## REQUEST
Using the mutex patterns passage below, explain in one to three sentences why its scope-based locking in C is built with function wrappers.

Advanced Mutex Patterns

Scoped Locking and RAII Pattern

/*
 * RAII-style Mutex Management in C
 * 
 * While C doesn't have destructors, we can implement
 * scope-based locking using function wrappers.
 */

// Scoped mutex lock structure
struct scoped_mutex_lock {
    struct k_mutex *mutex;
    bool acquired;
    k_timeout_t timeout;
};

// Initialize scoped lock
static inline struct scoped_mutex_lock 
scoped_mutex_init(struct k_mutex *mutex, k_timeout_t timeout)
{
    struct scoped_mutex_lock lock = {
        .mutex = mutex,
        .acquired = false,
        .timeout = timeout
    };
    
    if (k_mutex_lock(mutex, timeout) == 0) {
        lock.acquired = true;
    }
    
    return lock;
}

// Release scoped lock
static inline void scoped_mutex_release(struct scoped_mutex_lock *lock)
{
    if (lock->acquired) {
        k_mutex_unlock(lock->mutex);
        lock->acquired = false;
    }
}

// Macro for automatic scope-based locking
#define WITH_MUTEX_LOCK(mutex, timeout) \
    for (struct scoped_mutex_lock __lock = scoped_mutex_init(mutex, timeout); \
         __lock.acquired; \
         scoped_mutex_release(&__lock), __lock.acquired = false)

// Usage example
void scoped_mutex_example(void)
{
    WITH_MUTEX_LOCK(&resource_mutex, K_MSEC(1000)) {
        // Critical section - mutex automatically released on scope exit
        global_resource.value++;
        global_resource.timestamp = k_uptime_get();
        
        // Even early returns or breaks will release the mutex
        if (global_resource.value > 1000) {
            LOG_WRN("Resource value too high, resetting");
            global_resource.value = 0;
            return; // Mutex automatically released
        }
    }
    // Mutex automatically released here
}

Reader-Writer Lock Implementation

/*
 * Reader-Writer Lock Implementation using Zephyr Primitives
 * 
 * Allows multiple readers or one writer, but not both simultaneously.
 */

struct k_rwlock {
    struct k_mutex writer_mutex;    // Protects writer access
    struct k_sem reader_sem;        // Limits concurrent readers
    atomic_t reader_count;          // Current number of readers
    atomic_t writer_waiting;        // Writer waiting flag
};

#define K_RWLOCK_DEFINE(name) \
    struct k_rwlock name = { \
        .writer_mutex = Z_MUTEX_INITIALIZER(name.writer_mutex), \
        .reader_sem = Z_SEM_INITIALIZER(name.reader_sem, 1, 1), \
        .reader_count = ATOMIC_INIT(0), \
        .writer_waiting = ATOMIC_INIT(0) \
    }

// Acquire read lock
int k_rwlock_read_lock(struct k_rwlock *rwlock, k_timeout_t timeout)

## RAW DATA
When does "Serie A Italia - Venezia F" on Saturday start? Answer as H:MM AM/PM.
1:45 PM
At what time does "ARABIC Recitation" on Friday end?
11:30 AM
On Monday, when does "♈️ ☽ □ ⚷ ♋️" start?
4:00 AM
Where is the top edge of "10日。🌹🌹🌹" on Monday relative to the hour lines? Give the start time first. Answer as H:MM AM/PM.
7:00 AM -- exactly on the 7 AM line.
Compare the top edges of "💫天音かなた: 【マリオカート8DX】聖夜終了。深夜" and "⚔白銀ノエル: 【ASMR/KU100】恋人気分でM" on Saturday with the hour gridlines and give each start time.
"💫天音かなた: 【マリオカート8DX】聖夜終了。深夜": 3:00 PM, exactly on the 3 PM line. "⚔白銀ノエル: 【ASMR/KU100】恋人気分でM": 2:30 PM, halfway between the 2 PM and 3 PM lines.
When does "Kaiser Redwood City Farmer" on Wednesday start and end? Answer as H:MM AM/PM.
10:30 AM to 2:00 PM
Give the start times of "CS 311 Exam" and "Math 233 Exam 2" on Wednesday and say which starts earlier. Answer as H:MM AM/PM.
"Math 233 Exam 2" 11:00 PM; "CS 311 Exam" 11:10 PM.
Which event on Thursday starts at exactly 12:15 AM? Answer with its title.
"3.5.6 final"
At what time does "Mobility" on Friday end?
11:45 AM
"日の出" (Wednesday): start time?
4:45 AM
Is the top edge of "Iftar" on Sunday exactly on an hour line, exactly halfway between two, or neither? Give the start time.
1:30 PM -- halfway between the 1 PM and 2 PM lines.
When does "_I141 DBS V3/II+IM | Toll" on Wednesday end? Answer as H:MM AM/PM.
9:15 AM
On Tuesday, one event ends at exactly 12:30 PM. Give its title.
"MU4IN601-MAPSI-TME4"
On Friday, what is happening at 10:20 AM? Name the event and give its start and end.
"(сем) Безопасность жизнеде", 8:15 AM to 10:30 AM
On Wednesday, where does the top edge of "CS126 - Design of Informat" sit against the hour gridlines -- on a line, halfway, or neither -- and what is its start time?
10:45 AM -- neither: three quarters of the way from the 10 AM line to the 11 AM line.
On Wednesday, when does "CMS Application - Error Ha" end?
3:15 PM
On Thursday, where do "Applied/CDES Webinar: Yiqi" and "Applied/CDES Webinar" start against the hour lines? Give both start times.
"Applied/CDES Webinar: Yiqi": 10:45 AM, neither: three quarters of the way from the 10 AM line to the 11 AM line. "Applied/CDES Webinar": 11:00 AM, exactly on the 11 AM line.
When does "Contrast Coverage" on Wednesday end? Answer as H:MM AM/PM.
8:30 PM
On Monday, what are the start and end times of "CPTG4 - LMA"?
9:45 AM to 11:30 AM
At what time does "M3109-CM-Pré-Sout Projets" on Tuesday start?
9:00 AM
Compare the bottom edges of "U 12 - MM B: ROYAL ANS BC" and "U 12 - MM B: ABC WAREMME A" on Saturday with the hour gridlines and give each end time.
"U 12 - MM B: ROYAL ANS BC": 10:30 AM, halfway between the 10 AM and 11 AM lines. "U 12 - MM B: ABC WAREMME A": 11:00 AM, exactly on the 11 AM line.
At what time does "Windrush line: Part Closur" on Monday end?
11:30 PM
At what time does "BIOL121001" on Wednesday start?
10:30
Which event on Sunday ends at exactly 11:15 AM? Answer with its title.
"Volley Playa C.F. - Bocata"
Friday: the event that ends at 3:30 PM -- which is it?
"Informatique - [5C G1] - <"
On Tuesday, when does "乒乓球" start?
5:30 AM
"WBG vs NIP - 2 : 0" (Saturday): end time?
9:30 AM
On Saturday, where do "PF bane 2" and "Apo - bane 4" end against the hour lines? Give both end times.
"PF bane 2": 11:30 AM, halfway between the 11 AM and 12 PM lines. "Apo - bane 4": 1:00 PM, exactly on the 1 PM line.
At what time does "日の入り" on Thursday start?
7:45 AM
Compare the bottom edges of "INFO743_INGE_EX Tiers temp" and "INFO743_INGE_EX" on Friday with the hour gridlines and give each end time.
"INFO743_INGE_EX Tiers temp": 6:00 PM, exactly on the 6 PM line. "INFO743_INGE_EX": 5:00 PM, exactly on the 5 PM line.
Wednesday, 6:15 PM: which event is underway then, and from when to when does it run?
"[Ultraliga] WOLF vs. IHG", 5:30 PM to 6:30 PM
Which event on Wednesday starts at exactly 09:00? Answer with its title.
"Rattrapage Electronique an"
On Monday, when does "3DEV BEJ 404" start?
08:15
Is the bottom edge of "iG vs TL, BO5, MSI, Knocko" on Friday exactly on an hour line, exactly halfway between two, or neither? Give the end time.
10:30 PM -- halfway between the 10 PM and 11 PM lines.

## WRITTEN RESPONSE
C has no destructors, so the code cannot rely on them to release a lock when a scope ends. Instead, it implements scope-based locking with wrapper functions.